The 10-day men’s tourney is set to kick into action Wednesday with an opening game between Hong Kong and Luxembourg, but organizers hoping to spread the lacrosse gospel got things started Monday with a clinic for kids in Jerusalem Monday to introduce them to the sport,
With 46 teams from six continents participating, it will be the largest world lacrosse tournament in history, said David Lasday, chief operating officer of the Israel Lacrosse Association.
The championship, hosted at the Wingate Institute and Netanya stadium, is also making history for being the first time it is being hosted by a country where English is not the native language, Lasday said.
Held every four years, the tournament normally rotates between the United States, Canada, Australia, and England.
Israel is hosting the championship this year because of its relatively close proximity to newer teams joining the tournament as well as the fast growth of lacrosse in Israel.
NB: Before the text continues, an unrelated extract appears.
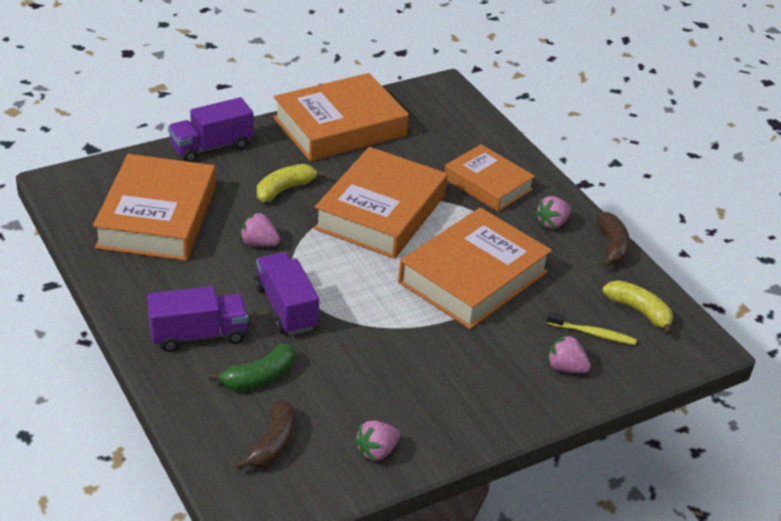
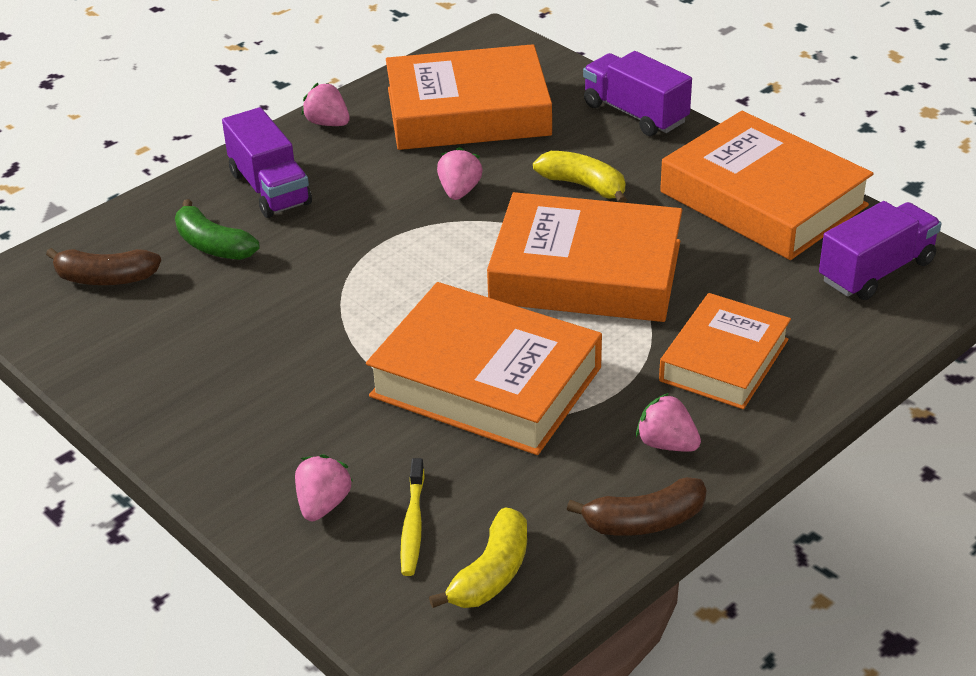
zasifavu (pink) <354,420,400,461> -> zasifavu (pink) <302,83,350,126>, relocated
Despite being relatively unknown in Israel until recently, the national team is ranked number seven in the world, said Lasday.
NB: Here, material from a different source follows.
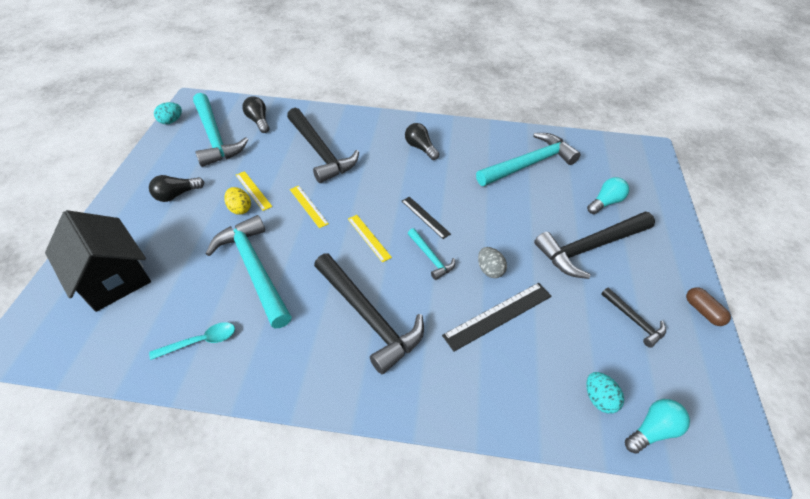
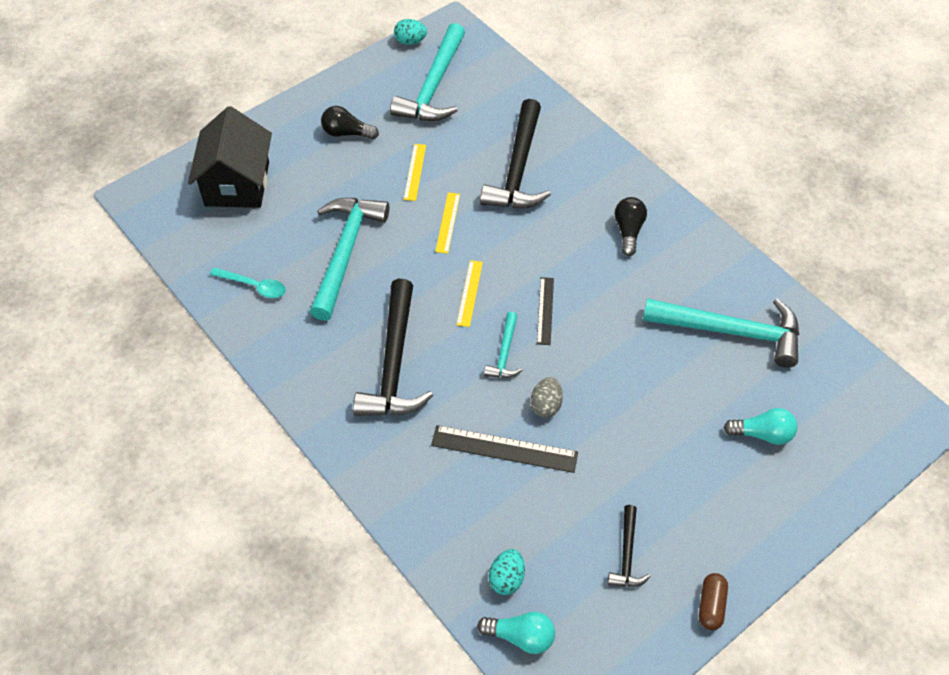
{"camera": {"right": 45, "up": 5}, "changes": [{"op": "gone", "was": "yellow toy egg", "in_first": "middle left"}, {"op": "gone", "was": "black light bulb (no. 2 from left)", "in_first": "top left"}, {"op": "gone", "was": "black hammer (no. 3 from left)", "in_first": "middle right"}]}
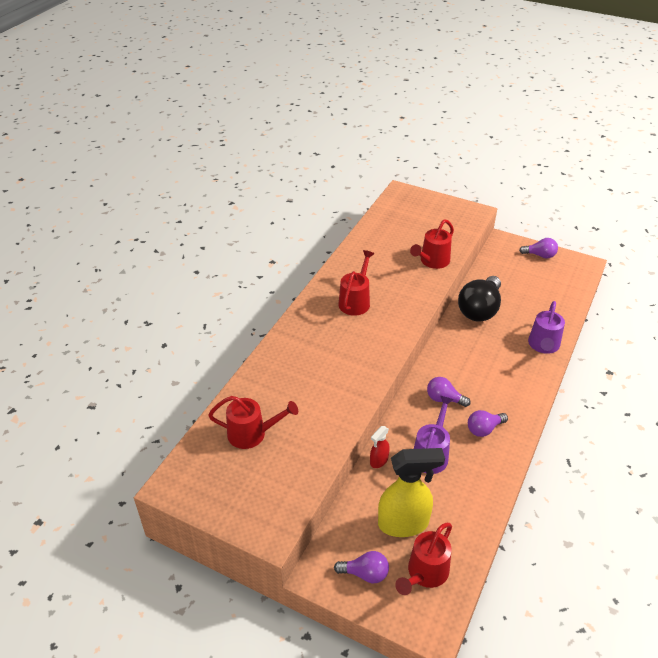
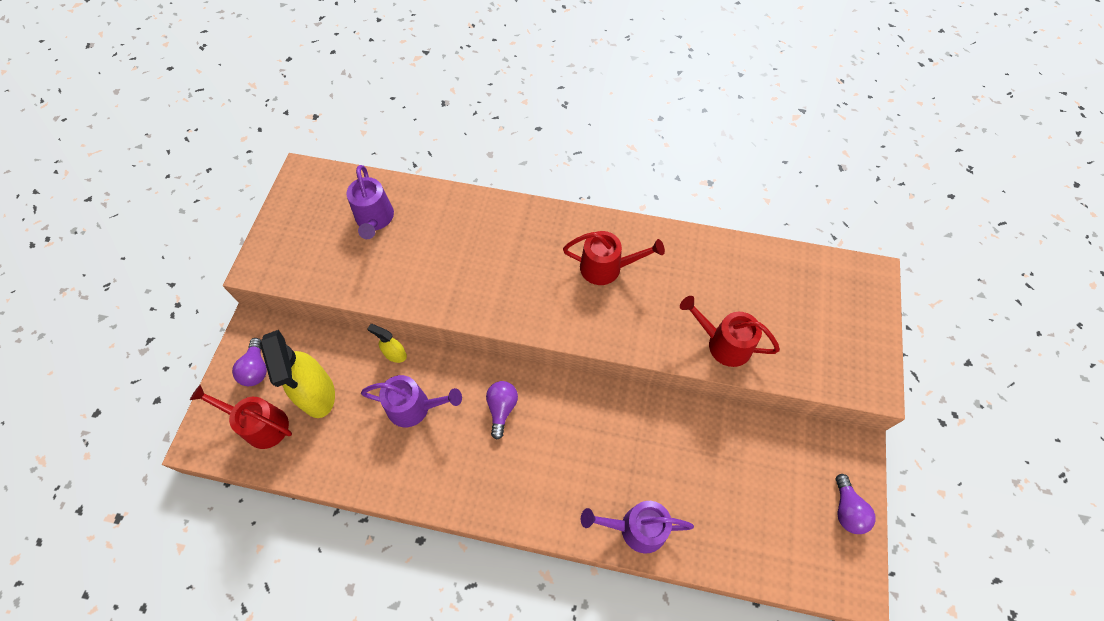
{"camera": {"right": 75, "up": 20}, "changes": [{"op": "gone", "was": "black light bulb", "in_first": "middle right"}, {"op": "gone", "was": "purple light bulb (no. 3 from left)", "in_first": "middle right"}, {"op": "repainted", "was": "crimson watering can (no. 1 from left)", "now": "purple watering can (no. 1 from left)", "in_first": "centre", "in_second": "top centre"}, {"op": "repainted", "was": "crimson spray bottle", "now": "yellow spray bottle (no. 2 from left)", "in_first": "bottom centre", "in_second": "centre"}]}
New York lacrosse enthusiast Scott Neiss came to the country in 2010 and started laying the groundwork for a professional team.
Israel competed for the first time in the 2014 tourney in England, winning its group, but being defeated in the quarterfinals.
While most players who helped get Neiss’s Israel Lacrosse Association off the ground came from American backgrounds, many of those on the eight local teams and five national teams that have since been created are Israel-natives who have picked up the sport.
“When we go into schools with national players, the kids flock, especially when they hear it is a combination of basketball and soccer,” Lasday said. “The goal of the championship is to foster the growth of the sport.”
Lidor Ashtamker, an 18-year-old player from Ramle who was at Tuesday’s clinic, has been playing for four years, ever since his school was visited by Israeli national players.
“When I picked up the stick for the first time, I immediately felt connected and knew it was what I wanted to do,” he said.